After suffering from a dog bite, you may feel a false sense of security if you know who the dog belongs to. After all, the owner can then clarify whether or not the dog has its vaccinations. They can provide you with a medical history, too.
But did you know, one of the biggest dangers of bite victims is not in the physical scarring or the chance of rabies? Instead, it is in the possibility of infection.
Early warning signs of infection
The Centers for Disease Control and Prevention discuss the warning signs of a capnocytophaga infection. This is just one of many types of bacteria that lives inside a dog’s mouth. Unfortunately, a dog’s mouth is not the most cleanly place. It hosts many bacteria, some of which can pose potentially lethal danger to you.

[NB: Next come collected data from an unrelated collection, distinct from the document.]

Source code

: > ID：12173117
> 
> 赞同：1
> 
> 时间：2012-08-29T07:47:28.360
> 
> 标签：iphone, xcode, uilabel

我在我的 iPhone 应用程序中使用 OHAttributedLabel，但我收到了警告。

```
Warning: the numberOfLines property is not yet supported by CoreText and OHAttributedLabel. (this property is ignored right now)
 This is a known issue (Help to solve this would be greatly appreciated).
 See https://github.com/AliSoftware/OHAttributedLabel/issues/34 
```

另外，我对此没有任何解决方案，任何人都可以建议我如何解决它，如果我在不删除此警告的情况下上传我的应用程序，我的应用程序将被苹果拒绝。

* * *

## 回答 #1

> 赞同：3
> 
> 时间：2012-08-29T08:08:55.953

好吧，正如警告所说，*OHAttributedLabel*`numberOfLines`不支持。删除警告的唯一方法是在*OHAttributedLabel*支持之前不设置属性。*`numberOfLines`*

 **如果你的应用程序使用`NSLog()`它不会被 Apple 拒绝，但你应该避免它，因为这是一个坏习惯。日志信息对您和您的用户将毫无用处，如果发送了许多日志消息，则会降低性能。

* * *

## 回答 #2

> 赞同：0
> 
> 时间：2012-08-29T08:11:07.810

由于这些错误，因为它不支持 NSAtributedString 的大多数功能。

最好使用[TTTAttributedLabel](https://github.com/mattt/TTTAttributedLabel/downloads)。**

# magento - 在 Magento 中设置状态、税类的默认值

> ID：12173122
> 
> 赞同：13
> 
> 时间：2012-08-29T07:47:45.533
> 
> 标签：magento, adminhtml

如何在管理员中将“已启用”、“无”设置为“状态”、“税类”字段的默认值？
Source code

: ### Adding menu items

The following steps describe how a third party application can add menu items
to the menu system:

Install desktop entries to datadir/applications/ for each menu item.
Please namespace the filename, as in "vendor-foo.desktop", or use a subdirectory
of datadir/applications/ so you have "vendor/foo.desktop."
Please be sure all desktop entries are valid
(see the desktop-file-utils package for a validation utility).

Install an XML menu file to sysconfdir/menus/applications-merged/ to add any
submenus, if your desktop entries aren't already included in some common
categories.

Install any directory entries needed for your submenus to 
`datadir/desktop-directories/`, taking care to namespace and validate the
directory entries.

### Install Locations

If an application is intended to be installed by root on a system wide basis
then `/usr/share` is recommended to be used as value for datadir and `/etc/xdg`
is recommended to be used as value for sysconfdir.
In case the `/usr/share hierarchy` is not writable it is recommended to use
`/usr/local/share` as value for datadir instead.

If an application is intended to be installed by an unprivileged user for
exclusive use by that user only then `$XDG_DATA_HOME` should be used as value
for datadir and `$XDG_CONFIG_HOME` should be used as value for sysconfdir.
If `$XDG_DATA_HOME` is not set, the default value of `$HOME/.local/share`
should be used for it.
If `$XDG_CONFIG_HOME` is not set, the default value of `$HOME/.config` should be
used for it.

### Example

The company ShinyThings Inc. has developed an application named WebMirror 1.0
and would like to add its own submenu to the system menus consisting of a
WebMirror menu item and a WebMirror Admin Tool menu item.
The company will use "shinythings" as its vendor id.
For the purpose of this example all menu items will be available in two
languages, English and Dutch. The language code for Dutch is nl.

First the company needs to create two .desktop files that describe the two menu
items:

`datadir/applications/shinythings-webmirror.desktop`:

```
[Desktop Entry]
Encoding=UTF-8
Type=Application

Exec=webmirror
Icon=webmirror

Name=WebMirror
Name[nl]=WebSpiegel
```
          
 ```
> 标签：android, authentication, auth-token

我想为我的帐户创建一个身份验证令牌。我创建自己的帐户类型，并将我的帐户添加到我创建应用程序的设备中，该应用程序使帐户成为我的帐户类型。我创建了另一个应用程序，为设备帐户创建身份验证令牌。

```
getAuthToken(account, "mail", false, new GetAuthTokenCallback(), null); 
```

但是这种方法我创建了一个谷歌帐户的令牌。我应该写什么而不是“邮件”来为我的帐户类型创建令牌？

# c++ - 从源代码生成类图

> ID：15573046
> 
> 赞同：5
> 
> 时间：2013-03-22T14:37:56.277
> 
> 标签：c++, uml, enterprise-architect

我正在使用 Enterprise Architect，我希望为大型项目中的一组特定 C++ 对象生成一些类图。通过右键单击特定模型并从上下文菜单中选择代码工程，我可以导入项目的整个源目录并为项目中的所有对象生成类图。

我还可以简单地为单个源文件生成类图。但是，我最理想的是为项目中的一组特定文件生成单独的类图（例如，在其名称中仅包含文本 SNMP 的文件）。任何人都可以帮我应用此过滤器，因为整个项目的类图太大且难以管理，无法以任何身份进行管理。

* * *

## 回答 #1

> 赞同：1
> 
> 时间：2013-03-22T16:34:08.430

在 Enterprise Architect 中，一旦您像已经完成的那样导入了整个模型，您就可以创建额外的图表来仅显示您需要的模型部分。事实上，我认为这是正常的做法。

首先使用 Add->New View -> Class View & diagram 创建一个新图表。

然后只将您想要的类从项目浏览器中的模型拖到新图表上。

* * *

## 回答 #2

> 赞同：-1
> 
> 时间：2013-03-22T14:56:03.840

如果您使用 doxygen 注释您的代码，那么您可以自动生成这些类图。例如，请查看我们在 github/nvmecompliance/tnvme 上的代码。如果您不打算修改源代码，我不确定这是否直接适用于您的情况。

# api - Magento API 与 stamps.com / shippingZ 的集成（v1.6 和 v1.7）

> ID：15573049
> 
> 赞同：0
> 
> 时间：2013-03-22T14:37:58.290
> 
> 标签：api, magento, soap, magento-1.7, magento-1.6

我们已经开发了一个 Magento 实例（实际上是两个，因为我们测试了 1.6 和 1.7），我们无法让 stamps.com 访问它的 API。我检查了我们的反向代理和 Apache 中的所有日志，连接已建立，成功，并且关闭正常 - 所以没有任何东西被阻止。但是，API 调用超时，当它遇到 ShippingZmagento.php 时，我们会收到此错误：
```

Most infections will show signs within hours or days of the initial bite. However, some infections can take as long as 14 days to start showing symptoms. This means you can easily think you are out of the woods when in reality, you are not.
The immediate area of injury
Pay attention to the area around the bite, first. It may look red, swollen and tender to the touch. It could hurt if you press it. It may also weep pus or other fluids. These are all signs of infection. As the days go on, you may also experience nausea, vomiting, diarrhea and gastrointestinal cramping and distress. You may experience headache and confusion, too. Flu-like symptoms may follow, such as joint pain or full body aches.
You must seek medical attention immediately after a bite injury. Otherwise, you risk an infection taking root and causing serious health problems and complications.